* Task to complete *
The lines to copy are those with "knee" in them. Pull each one from the entries below.

(Saved data entries)
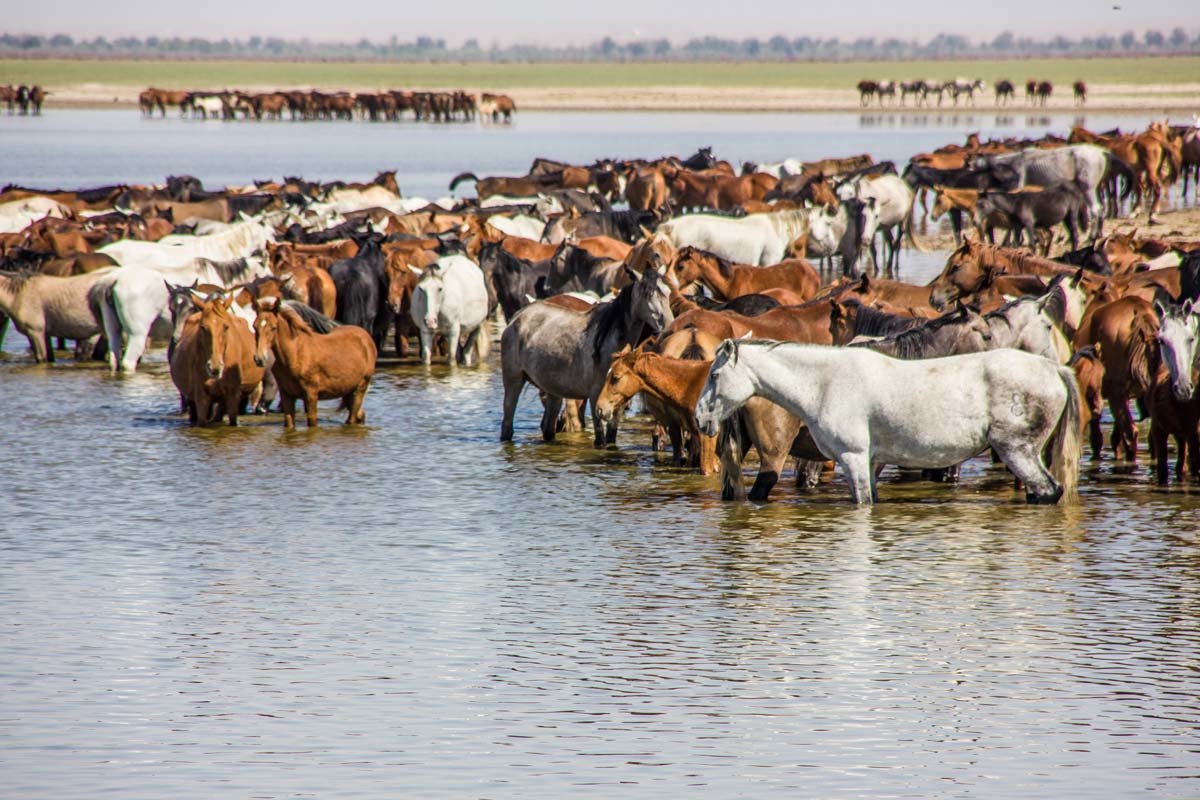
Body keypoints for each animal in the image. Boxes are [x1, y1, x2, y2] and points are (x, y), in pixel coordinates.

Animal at [255, 297, 376, 429]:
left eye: (273, 327)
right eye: (254, 326)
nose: (259, 359)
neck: (295, 355)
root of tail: (367, 338)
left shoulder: (311, 395)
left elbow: (312, 423)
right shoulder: (286, 394)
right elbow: (289, 423)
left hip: (360, 388)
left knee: (352, 418)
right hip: (347, 390)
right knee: (360, 414)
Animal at [499, 266, 676, 448]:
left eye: (668, 291)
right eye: (648, 293)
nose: (669, 326)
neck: (608, 342)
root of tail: (516, 318)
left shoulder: (617, 402)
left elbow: (611, 438)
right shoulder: (595, 396)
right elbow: (600, 439)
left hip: (552, 390)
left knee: (548, 429)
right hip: (513, 381)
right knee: (507, 425)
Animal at [691, 340, 1084, 503]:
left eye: (714, 374)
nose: (699, 418)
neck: (824, 382)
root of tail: (1053, 368)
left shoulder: (852, 458)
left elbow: (862, 502)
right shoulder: (871, 461)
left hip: (1018, 453)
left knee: (1047, 492)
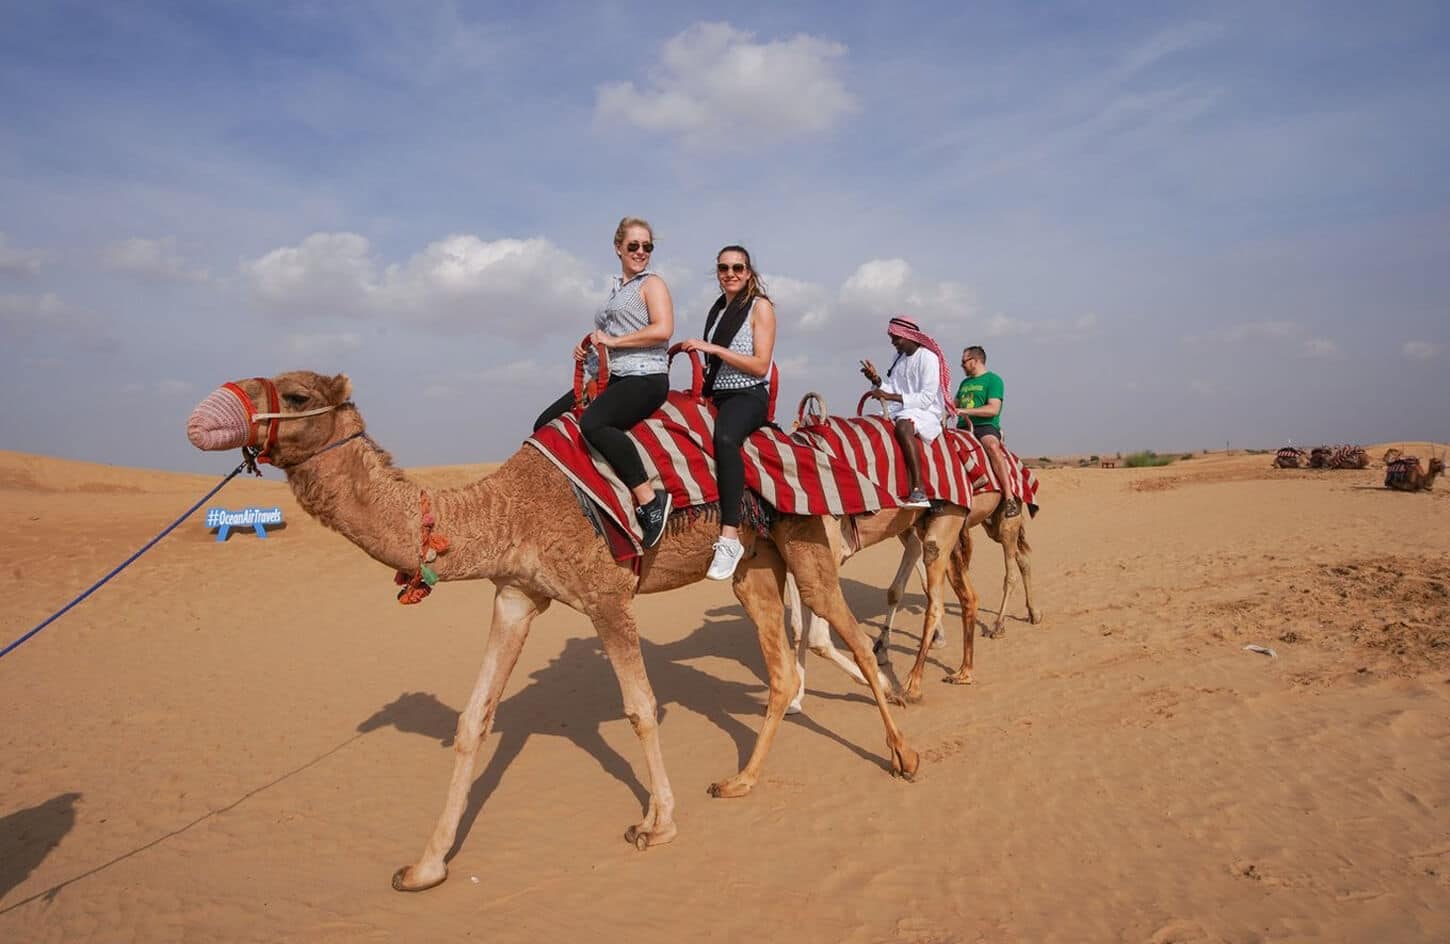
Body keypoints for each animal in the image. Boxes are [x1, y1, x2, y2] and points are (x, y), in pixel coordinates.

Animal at [186, 370, 927, 893]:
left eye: (296, 393)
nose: (205, 415)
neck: (506, 509)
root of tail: (793, 436)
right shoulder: (517, 594)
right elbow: (473, 720)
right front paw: (425, 867)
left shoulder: (606, 595)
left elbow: (640, 709)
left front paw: (657, 824)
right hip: (753, 558)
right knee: (780, 667)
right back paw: (740, 782)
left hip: (804, 535)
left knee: (846, 632)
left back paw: (904, 753)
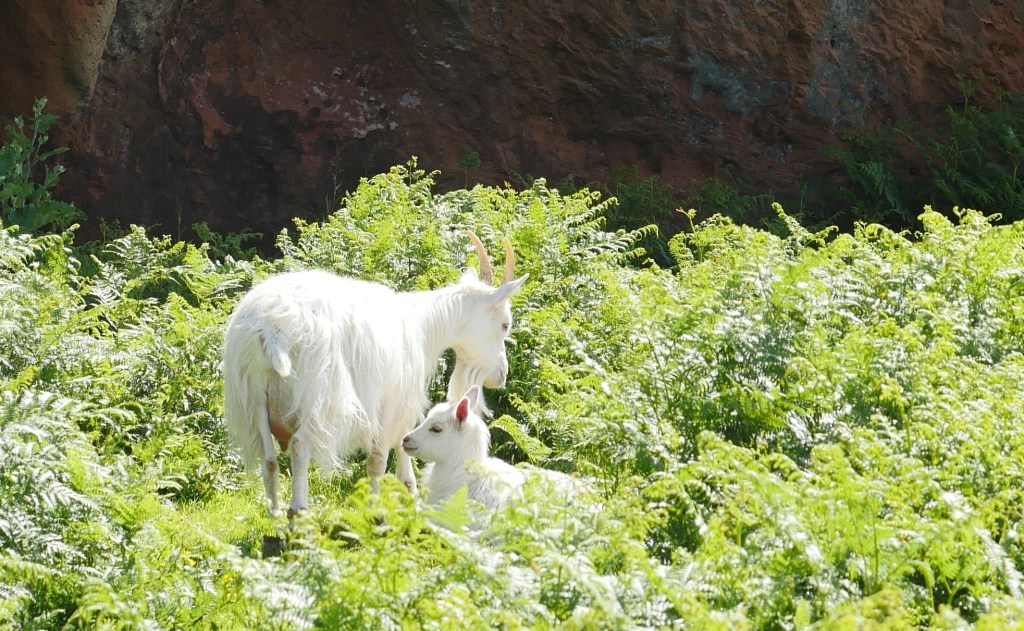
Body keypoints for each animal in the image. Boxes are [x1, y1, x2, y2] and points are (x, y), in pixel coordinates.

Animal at [222, 232, 527, 516]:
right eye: (505, 324)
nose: (501, 375)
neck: (423, 327)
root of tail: (272, 330)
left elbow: (404, 454)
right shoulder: (392, 403)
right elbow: (379, 460)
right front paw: (375, 510)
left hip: (251, 398)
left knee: (268, 459)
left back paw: (273, 514)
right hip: (320, 398)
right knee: (299, 444)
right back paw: (298, 511)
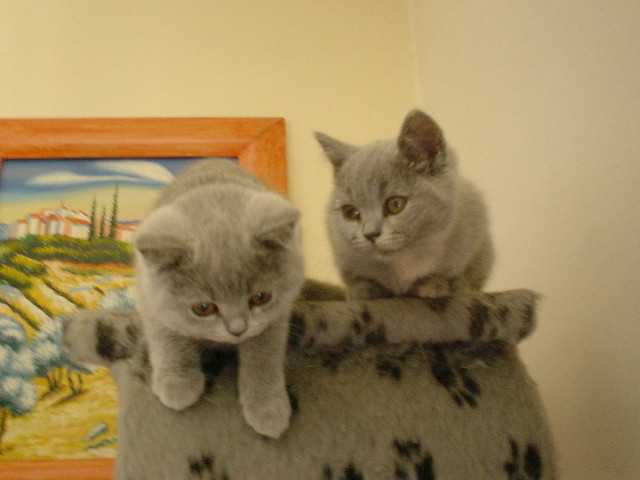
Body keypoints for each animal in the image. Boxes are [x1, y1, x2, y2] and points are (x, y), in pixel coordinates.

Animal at [134, 159, 304, 439]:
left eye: (261, 297)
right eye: (203, 308)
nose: (237, 329)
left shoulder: (276, 315)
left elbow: (264, 355)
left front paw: (267, 410)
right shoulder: (152, 299)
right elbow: (167, 337)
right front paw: (178, 384)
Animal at [315, 109, 493, 301]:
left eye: (395, 204)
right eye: (351, 212)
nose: (370, 234)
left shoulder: (476, 234)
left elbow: (464, 275)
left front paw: (435, 284)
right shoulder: (341, 250)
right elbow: (358, 280)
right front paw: (364, 291)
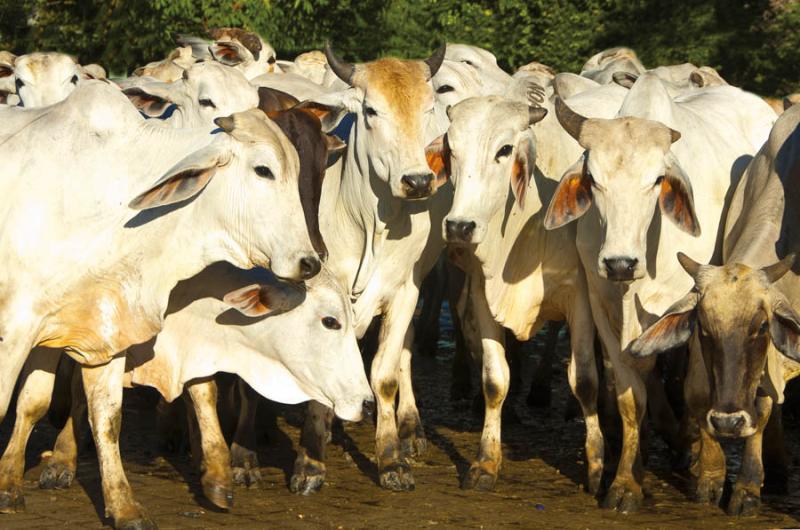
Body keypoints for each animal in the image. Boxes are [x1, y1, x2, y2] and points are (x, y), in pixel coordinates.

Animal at [0, 81, 318, 524]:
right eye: (263, 170)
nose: (310, 262)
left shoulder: (100, 325)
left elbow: (101, 416)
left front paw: (123, 506)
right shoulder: (15, 329)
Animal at [540, 72, 780, 510]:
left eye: (655, 180)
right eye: (593, 180)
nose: (620, 263)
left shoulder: (699, 305)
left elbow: (699, 391)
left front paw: (711, 475)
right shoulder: (602, 306)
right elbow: (630, 398)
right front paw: (626, 482)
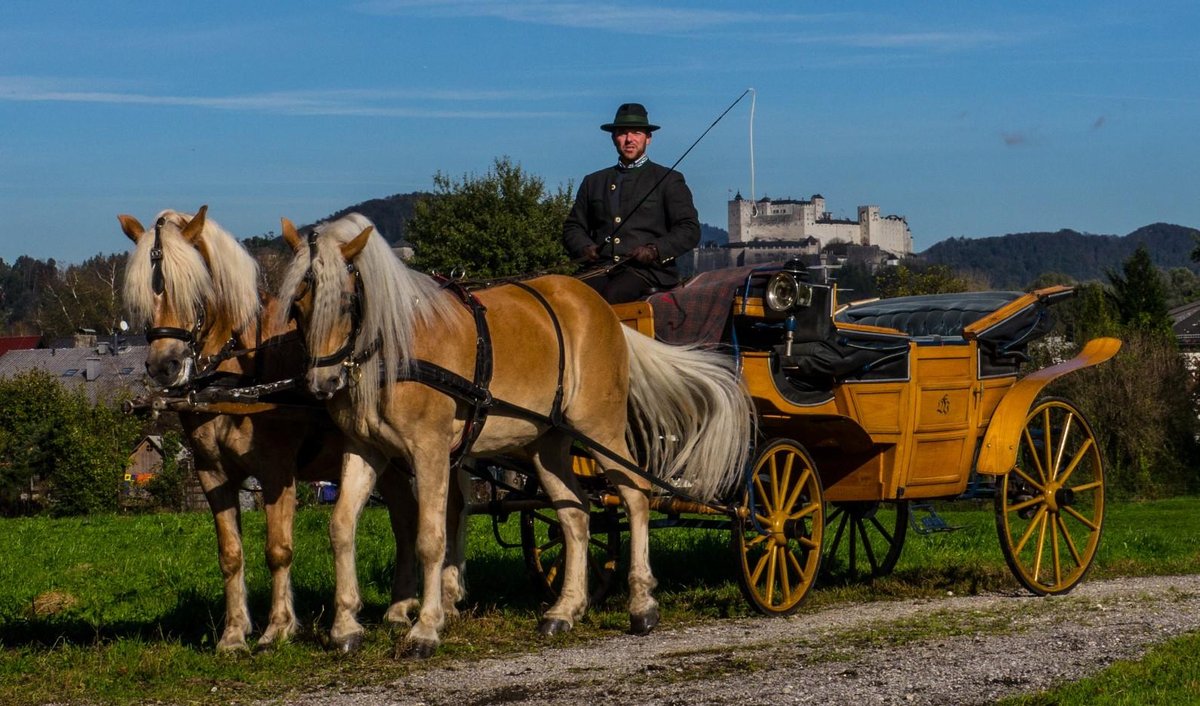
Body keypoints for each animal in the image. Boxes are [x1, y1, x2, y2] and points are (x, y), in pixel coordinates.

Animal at [121, 206, 422, 653]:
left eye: (193, 286)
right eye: (145, 292)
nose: (164, 366)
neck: (237, 377)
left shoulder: (277, 471)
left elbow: (278, 549)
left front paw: (278, 628)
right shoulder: (211, 472)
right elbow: (230, 553)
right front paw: (233, 635)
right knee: (404, 520)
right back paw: (400, 607)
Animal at [279, 213, 748, 657]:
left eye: (346, 302)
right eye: (297, 307)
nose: (322, 384)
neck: (396, 347)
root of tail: (605, 312)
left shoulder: (430, 451)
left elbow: (430, 537)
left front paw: (426, 628)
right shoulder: (364, 450)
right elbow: (341, 526)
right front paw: (345, 628)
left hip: (602, 430)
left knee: (635, 495)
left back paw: (642, 604)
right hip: (548, 445)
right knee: (576, 513)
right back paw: (564, 609)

* Answer to this problem *
left knee: (352, 418)
right knee: (360, 414)
left knee: (548, 429)
right knee: (507, 425)
left knee: (1047, 492)
right knee: (780, 667)
left knee: (846, 632)
left knee: (268, 459)
right knee: (299, 444)
right knee: (404, 520)
left knee: (635, 495)
right knee: (576, 513)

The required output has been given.